Work order: Pick out every row that contains the word "Песчаный", treating uppercase and lowercase letters as different.

The records:
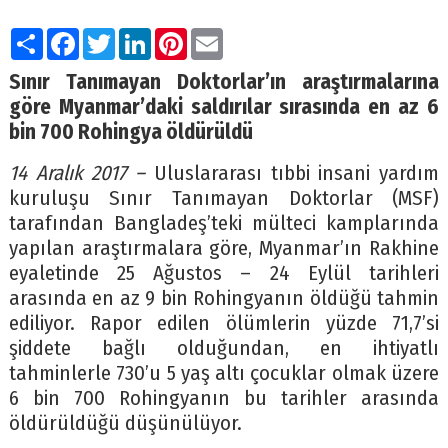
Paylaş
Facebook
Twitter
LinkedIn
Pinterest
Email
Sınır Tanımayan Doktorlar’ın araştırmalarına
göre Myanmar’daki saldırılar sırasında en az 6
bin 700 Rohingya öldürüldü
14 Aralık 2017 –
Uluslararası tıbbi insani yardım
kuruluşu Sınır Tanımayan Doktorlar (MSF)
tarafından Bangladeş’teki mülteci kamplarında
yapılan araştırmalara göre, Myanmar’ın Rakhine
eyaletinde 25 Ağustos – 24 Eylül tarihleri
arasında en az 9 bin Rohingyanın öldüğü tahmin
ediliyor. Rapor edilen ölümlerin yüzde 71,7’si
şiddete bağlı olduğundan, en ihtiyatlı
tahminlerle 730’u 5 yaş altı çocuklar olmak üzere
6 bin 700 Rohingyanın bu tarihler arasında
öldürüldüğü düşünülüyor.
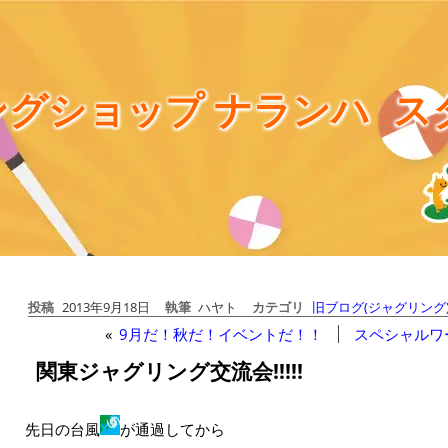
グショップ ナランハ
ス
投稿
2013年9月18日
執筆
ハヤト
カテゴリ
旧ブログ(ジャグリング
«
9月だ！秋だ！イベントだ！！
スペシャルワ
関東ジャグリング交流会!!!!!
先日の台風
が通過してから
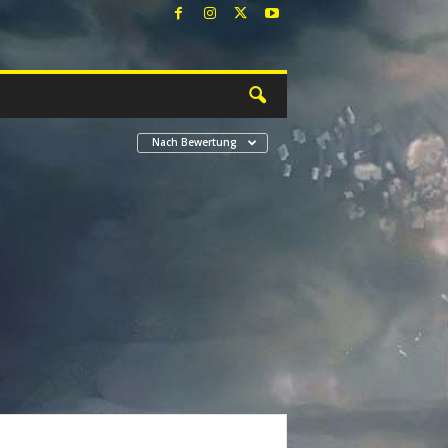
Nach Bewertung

* * *

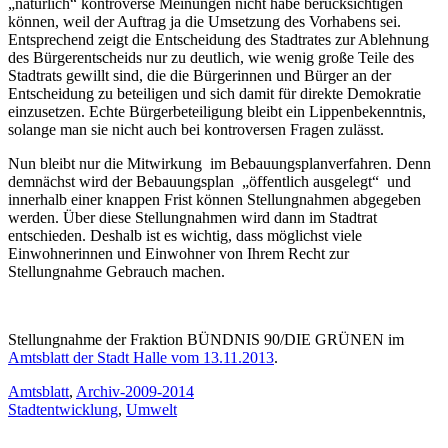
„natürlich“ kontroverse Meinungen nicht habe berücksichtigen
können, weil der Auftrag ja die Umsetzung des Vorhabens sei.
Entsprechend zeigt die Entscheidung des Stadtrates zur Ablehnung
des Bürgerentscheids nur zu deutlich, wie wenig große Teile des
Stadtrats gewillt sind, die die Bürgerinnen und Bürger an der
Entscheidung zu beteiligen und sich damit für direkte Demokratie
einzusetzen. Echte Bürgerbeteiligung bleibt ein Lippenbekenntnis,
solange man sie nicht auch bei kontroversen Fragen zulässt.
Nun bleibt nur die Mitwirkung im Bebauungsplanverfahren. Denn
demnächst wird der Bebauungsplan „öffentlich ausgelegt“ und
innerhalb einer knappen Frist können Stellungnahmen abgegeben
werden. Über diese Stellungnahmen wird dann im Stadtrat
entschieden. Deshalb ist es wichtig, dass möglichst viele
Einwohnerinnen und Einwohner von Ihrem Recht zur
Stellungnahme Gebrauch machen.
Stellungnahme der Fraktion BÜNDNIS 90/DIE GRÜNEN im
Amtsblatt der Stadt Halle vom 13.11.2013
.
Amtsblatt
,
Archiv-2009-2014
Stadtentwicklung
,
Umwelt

--

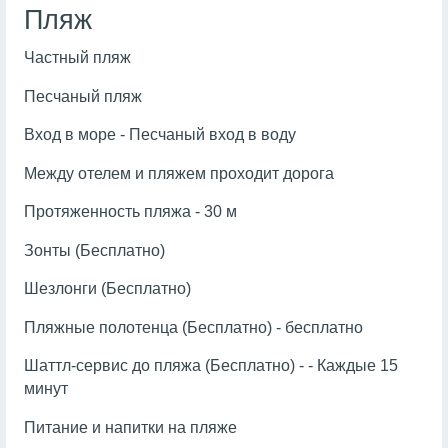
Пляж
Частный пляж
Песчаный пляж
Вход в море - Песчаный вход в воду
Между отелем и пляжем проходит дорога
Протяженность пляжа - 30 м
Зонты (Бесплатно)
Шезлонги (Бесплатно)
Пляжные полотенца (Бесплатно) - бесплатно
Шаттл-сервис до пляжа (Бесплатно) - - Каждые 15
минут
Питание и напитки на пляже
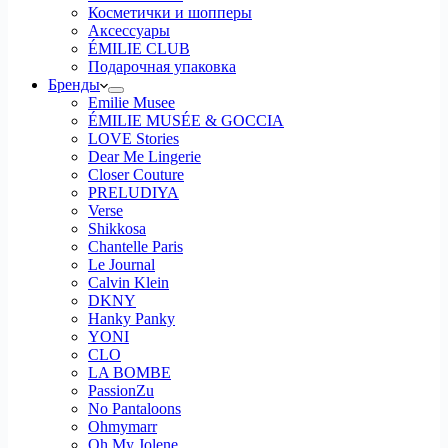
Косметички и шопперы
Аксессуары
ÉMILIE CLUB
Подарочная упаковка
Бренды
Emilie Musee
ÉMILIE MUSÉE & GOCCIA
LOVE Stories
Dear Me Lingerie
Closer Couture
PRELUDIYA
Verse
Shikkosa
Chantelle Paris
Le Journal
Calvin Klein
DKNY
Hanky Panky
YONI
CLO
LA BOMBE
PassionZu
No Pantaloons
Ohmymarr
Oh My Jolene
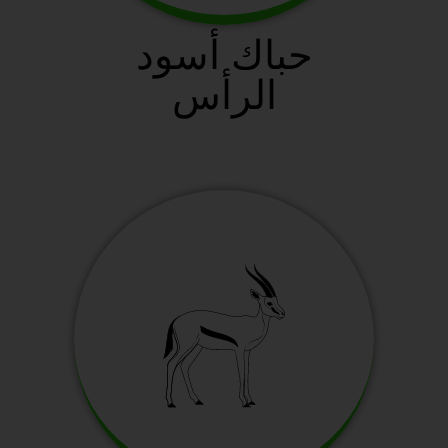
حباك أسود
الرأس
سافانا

Solution below:
Песчаный пляж
Вход в море - Песчаный вход в воду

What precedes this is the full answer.